Matthias W. ist ein schöpferischer Mensch: Freimütig erzählt er uns, wie er in den eigenen vier Wänden oft ein zweites oder drittes Mal schöpft, bevor er sich satt vom Tisch erhebt. Esse er aber in Gaststätten, sei sein Verhalten ganz anders: Da sei er oft schon beim ersten Teller überfordert und lasse Resten zurück. Er sucht nun nach «einer befriedigenden Antwort» auf dieses Phänomen, «obwohl ich nicht im Kanton Bern wohne, sondern im freiburgischen Murten».

Klären wir erstens das Historische. Es ist aus bernischer Perspektive verständlich, dass der Murtner Matthias W. unter einem latenten Minderwertigkeitsgefühl leidet. Immerhin hatte die Berner Obrigkeit das hübsche Zähringerstädtchen im Jahr siebzehnhundertsowieso kaltherzig den einmarschierenden Franzosen überlassen. Und derart vom Berner Mutz im Stich gelassen, wurde Murten 1803 dem Kanton Freiburg zugeschlagen. Es ist natürlich die freie, persönliche Entscheidung jedes heutigen Murtners, immer noch an dieser Geschichte zu leiden. Wir schlagen Herrn W. trotzdem vor, sich künftig nicht mehr für die Tatsache zu entschuldigen, Murtner und nicht Berner zu sein.
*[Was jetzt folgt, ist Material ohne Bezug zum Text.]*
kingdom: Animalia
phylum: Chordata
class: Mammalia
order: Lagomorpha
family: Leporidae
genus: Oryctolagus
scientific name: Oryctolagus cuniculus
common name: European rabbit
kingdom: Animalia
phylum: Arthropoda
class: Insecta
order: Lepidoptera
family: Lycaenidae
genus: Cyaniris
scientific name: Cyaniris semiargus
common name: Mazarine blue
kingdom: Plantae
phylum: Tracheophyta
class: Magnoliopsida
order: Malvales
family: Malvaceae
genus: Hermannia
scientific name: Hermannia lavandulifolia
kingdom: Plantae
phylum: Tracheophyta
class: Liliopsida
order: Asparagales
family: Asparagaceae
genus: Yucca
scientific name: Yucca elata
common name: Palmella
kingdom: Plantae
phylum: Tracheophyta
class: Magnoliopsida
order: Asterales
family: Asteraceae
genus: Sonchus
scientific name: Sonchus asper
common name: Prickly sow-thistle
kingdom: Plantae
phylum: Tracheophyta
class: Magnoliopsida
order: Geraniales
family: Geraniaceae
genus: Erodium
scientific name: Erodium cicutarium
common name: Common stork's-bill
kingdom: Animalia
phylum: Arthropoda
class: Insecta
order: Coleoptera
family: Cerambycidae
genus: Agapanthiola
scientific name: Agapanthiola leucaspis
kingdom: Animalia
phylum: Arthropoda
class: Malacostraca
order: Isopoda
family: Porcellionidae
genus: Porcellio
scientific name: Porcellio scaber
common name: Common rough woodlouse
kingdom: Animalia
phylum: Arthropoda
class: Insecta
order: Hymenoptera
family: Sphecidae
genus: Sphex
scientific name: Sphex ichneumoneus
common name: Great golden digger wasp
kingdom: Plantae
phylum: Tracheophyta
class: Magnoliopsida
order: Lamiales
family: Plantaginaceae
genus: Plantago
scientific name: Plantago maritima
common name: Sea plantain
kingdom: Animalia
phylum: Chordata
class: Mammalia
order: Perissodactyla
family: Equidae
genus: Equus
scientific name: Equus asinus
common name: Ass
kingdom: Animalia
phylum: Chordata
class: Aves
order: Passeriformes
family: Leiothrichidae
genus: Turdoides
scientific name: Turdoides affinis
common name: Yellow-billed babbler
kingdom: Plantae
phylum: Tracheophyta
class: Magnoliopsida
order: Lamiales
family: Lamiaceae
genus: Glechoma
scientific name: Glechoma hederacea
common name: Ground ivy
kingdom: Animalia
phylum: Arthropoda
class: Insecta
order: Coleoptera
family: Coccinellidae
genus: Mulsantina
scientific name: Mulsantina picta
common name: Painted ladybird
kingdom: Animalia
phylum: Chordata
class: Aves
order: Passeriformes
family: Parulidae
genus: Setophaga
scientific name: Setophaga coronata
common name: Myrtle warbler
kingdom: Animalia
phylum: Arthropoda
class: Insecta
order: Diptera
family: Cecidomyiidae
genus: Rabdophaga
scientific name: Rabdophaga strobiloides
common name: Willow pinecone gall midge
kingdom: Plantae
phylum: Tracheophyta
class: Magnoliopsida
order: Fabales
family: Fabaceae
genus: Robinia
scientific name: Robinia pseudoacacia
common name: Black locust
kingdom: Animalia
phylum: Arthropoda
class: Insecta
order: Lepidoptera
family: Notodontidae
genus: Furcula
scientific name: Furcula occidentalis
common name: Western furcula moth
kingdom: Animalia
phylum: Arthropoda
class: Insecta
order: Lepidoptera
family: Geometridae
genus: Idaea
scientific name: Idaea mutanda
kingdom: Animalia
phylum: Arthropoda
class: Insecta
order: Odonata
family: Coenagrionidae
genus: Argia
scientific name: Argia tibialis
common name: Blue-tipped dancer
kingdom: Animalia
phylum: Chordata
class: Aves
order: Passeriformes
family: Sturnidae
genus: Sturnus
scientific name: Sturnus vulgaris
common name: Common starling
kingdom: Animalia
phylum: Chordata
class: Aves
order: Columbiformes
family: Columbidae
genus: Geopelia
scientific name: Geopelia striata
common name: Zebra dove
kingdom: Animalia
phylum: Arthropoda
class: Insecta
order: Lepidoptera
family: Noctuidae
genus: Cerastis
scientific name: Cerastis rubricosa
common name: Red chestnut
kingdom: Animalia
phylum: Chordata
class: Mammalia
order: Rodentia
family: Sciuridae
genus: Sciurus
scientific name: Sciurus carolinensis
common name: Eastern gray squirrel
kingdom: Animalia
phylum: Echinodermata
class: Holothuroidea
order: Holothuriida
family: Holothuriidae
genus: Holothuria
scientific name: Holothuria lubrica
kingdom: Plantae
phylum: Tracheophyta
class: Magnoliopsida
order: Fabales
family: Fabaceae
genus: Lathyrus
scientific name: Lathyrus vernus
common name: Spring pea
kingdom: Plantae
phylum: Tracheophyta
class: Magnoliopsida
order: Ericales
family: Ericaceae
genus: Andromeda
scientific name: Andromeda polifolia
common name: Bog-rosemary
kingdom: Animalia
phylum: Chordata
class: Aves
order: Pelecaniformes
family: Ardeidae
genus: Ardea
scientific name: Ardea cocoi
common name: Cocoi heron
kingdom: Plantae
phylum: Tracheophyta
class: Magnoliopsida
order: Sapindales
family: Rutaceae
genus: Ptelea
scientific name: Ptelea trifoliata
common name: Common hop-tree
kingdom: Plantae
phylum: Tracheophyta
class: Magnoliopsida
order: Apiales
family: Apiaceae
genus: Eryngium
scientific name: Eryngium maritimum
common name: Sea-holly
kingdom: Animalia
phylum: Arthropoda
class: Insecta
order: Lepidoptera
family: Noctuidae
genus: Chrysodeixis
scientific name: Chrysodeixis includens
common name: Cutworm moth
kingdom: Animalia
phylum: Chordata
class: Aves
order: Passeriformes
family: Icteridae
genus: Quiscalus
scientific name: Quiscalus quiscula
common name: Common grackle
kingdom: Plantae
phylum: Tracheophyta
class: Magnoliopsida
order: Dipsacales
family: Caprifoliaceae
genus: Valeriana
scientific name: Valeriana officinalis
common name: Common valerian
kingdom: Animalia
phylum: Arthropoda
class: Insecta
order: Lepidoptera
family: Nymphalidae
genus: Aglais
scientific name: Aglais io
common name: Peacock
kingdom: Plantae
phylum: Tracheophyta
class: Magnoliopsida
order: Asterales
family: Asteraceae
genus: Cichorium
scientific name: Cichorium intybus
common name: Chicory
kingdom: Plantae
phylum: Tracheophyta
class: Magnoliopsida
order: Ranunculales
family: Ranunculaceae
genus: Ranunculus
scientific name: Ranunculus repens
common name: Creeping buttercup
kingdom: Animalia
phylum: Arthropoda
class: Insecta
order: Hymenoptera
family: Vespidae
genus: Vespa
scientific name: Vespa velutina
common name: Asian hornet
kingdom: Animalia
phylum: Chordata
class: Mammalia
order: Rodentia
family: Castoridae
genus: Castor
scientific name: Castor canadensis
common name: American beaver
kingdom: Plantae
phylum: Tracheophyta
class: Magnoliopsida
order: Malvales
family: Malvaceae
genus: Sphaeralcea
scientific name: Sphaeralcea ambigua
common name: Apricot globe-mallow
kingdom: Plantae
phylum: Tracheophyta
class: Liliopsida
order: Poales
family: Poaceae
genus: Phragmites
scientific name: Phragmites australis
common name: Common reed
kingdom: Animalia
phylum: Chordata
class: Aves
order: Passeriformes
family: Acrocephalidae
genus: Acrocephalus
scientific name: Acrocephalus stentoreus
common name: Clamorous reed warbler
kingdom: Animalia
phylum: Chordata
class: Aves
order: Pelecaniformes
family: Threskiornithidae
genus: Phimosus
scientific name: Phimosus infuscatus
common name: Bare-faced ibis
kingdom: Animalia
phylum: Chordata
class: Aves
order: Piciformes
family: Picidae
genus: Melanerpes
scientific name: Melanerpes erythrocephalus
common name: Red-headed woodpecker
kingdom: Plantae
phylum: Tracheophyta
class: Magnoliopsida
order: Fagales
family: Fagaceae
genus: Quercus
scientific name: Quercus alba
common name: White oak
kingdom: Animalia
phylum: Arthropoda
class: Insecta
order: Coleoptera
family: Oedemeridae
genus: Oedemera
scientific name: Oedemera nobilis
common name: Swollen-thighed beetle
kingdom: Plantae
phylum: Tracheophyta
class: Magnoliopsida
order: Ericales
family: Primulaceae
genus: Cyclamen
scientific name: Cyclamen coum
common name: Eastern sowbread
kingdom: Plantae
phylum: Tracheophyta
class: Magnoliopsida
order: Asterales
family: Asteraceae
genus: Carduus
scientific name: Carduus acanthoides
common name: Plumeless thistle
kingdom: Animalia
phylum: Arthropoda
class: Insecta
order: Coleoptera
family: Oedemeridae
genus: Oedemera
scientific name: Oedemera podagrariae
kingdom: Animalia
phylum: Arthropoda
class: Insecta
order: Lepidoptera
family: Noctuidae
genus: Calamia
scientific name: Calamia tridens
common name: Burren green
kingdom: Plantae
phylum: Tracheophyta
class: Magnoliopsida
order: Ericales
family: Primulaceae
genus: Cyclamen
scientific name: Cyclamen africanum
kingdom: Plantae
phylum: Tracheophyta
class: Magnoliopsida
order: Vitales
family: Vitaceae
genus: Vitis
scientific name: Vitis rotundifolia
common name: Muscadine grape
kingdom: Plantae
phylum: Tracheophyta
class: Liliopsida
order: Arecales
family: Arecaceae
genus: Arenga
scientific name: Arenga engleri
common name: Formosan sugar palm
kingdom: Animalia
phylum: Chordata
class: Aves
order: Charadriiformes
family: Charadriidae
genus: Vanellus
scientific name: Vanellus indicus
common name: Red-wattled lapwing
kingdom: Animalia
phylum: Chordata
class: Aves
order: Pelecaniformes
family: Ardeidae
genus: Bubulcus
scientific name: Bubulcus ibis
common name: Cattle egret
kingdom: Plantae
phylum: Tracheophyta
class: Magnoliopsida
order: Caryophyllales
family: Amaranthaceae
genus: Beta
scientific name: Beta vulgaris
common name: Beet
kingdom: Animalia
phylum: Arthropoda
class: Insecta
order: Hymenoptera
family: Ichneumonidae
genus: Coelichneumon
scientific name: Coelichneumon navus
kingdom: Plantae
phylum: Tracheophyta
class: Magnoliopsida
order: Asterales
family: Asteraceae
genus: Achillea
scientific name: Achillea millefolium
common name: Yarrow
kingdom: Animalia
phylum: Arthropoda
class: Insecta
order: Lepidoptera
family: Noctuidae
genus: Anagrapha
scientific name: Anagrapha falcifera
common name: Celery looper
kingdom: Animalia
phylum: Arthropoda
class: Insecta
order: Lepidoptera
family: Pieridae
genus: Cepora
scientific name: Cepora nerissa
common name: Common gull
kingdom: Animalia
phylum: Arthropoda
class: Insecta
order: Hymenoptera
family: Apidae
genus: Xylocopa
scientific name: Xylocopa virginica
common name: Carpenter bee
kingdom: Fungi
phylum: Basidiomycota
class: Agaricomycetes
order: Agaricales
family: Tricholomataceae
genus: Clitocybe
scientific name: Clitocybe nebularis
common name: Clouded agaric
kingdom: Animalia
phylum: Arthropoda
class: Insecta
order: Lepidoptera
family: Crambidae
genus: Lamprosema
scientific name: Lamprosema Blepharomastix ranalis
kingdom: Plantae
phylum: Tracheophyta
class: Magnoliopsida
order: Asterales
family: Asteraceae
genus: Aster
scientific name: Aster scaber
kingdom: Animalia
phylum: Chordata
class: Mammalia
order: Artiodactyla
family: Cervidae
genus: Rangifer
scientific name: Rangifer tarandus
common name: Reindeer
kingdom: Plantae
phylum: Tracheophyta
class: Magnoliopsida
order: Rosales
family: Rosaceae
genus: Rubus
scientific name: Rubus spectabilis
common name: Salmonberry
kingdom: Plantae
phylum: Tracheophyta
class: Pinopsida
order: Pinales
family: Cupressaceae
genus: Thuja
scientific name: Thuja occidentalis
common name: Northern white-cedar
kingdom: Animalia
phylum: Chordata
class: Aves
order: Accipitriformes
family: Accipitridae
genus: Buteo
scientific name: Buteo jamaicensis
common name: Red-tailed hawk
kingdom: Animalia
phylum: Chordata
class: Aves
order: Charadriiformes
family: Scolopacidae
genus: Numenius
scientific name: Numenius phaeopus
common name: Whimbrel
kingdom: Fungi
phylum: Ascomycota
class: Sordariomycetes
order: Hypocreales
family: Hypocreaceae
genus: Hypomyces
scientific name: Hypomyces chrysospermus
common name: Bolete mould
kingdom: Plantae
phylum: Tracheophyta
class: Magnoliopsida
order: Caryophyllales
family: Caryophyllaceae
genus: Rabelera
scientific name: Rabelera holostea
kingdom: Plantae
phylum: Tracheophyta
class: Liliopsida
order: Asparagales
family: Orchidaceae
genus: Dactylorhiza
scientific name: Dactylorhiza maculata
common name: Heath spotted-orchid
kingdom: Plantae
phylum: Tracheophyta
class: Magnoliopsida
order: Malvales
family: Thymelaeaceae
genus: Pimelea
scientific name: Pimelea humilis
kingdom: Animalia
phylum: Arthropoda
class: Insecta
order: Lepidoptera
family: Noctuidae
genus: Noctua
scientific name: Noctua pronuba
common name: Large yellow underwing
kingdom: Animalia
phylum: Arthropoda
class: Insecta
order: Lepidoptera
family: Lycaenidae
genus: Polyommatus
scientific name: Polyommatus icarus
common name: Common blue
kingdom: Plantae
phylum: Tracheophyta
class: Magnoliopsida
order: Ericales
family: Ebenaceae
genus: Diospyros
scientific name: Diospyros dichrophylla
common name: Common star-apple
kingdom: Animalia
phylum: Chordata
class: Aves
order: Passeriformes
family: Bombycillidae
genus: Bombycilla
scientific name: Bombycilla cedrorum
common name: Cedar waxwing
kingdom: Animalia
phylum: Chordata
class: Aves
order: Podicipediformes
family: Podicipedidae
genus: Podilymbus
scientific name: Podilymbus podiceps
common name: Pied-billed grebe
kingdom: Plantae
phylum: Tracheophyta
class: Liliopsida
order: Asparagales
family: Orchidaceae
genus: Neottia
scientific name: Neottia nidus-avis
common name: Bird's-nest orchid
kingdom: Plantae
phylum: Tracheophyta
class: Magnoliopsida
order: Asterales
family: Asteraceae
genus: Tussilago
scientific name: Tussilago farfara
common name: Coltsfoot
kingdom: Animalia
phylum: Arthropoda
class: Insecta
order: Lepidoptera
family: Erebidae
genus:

Zweitens. Die identitätsmässige Zerrissenheit führt bei Herrn W. offensichtlich dazu, dass er chronisch nur überteuerte und schlechte Beizen besucht, wo er dann den mikrowellenerwärmten Convenience-Food samt der welken Deko-Petersilie lustlos beiseite schiebt. Wie bei allen schlecht vernarbten historischen Verletzungen ist es schliesslich auch bei Herrn W. so, dass dann alles, was im Mikrokosmos der eigenen Küche zubereitet wird, als heimatstiftender Genuss erlebt wird: Hier lebe ich, hier esse ich, hier schmeckt es mir. Quasi Hausmannskost als Bollwerk gegen die historische Ungerechtigkeit.

Es gibt freilich noch die Variante, dass im Haushalt von Herrn Matthias W. schlicht und einfach viel besser gekocht wird als in allen Beizen in seinem Umfeld. Dann muss sich die Askforce aber fragen, warum er uns Fragen serviert statt eines seiner Menüs.